━━ PROVIDED RECORDS

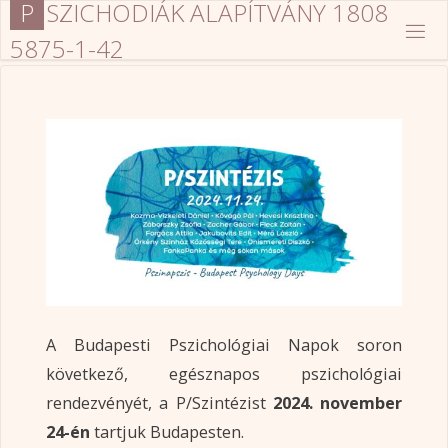
P
S
Z
I
C
H
O
D
I
Á
K
A
L
A
P
Í
T
V
Á
N
Y
1
8
0
8
Ugrás
a
5
8
7
5
-
1
-
4
2
tartalomhoz
A Budapesti Pszichológiai Napok soron
következő, egésznapos pszichológiai
rendezvényét, a P/Szintézist
2024. november
24-én
tartjuk Budapesten.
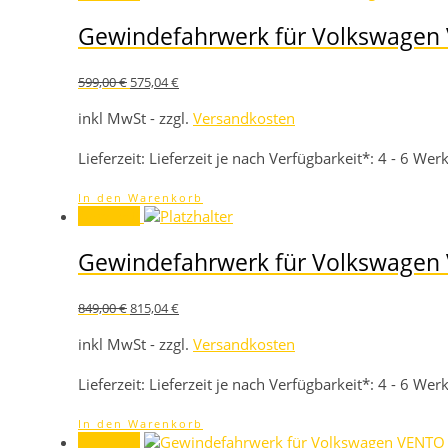
Gewindefahrwerk für Volkswagen
Ursprünglicher
Aktueller
599,00
€
575,04
€
Preis
Preis
war:
ist:
inkl MwSt - zzgl.
Versandkosten
599,00 €
575,04 €.
Lieferzeit:
Lieferzeit je nach Verfügbarkeit*: 4 - 6 We
In den Warenkorb
Angebot!
Gewindefahrwerk für Volkswagen
Ursprünglicher
Aktueller
849,00
€
815,04
€
Preis
Preis
war:
ist:
inkl MwSt - zzgl.
Versandkosten
849,00 €
815,04 €.
Lieferzeit:
Lieferzeit je nach Verfügbarkeit*: 4 - 6 We
In den Warenkorb
Angebot!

━━━━

• [TASK TO CARRY OUT]
Recast every line of text in the records as a JSON list of strings, one string per line, skipping blank lines. Leave the pictures out of the list.

• [TASK SOLUTION]
[
  "P",
  "S",
  "Z",
  "I",
  "C",
  "H",
  "O",
  "D",
  "I",
  "Á",
  "K",
  "A",
  "L",
  "A",
  "P",
  "Í",
  "T",
  "V",
  "Á",
  "N",
  "Y",
  "1",
  "8",
  "0",
  "8",
  "Ugrás",
  "a",
  "5",
  "8",
  "7",
  "5",
  "-",
  "1",
  "-",
  "4",
  "2",
  "tartalomhoz",
  "A Budapesti Pszichológiai Napok soron",
  "következő, egésznapos pszichológiai",
  "rendezvényét, a P/Szintézist",
  "2024. november",
  "24-én",
  "tartjuk Budapesten.",
  "Gewindefahrwerk für Volkswagen",
  "Ursprünglicher",
  "Aktueller",
  "599,00",
  "€",
  "575,04",
  "€",
  "Preis",
  "Preis",
  "war:",
  "ist:",
  "inkl MwSt - zzgl.",
  "Versandkosten",
  "599,00 €",
  "575,04 €.",
  "Lieferzeit:",
  "Lieferzeit je nach Verfügbarkeit*: 4 - 6 We",
  "In den Warenkorb",
  "Angebot!",
  "Gewindefahrwerk für Volkswagen",
  "Ursprünglicher",
  "Aktueller",
  "849,00",
  "€",
  "815,04",
  "€",
  "Preis",
  "Preis",
  "war:",
  "ist:",
  "inkl MwSt - zzgl.",
  "Versandkosten",
  "849,00 €",
  "815,04 €.",
  "Lieferzeit:",
  "Lieferzeit je nach Verfügbarkeit*: 4 - 6 We",
  "In den Warenkorb",
  "Angebot!"
]